Лети, казак, лети стрело-о-о-ю, Лети сквозь горы и леса Моя любовь уже с тобо-о-ю, И завсегда я жду-у тебя-а-а-а-апели между тем изо всех сил бабы — мужние, вдовые и совсем еще девки на выданье. Про любовь пели. И месили голыми ногами глину, и налаживали из тесины и чурбаков столы для общественного обеда, и уже варили в казанах баранину, подбрасывая в костры свежую щепу и ругаясь с мужиками, которые на тех же кострах обжигали столбы, прежде чем закопать их в землю. А щепы, сухой, пахучей, смоляными узорами разрисованной, было для костров нынче грудами — мужики тесали бревна безостановочно, один упарится изо всей силы тесать, рубить и пилить — уступает место другому, и так безостановочно гудели и ворочались бревна, образуясь в стропильные брусья, в обрешеточные бруски, в лежни, в пластины и в горбыли, укорачиваясь и наращиваясь, соединяясь «хвостом» и «лапой» в углы.
Член Комиссии Половинкин седьмым потом испотел, а топора никому не отдавал, смены себе не хотел, кантуя одно бревно за другим.

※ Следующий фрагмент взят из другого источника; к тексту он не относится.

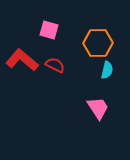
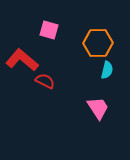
red semicircle: moved 10 px left, 16 px down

Ему говорили: «Половинкин! Ты вот-вот правда что надвое распадешься по обе стороны бревна! Уступи место свежему кантовщику!» А он даже и не отвечал на эти слова, не оглядывался, только взмахивал и взмахивал топором чуть повыше склоненной головы, отваливая от бревна крупные чешуи — сначала с одной, потом с другой стороны.
Старались мужики. Никто не лодырничал.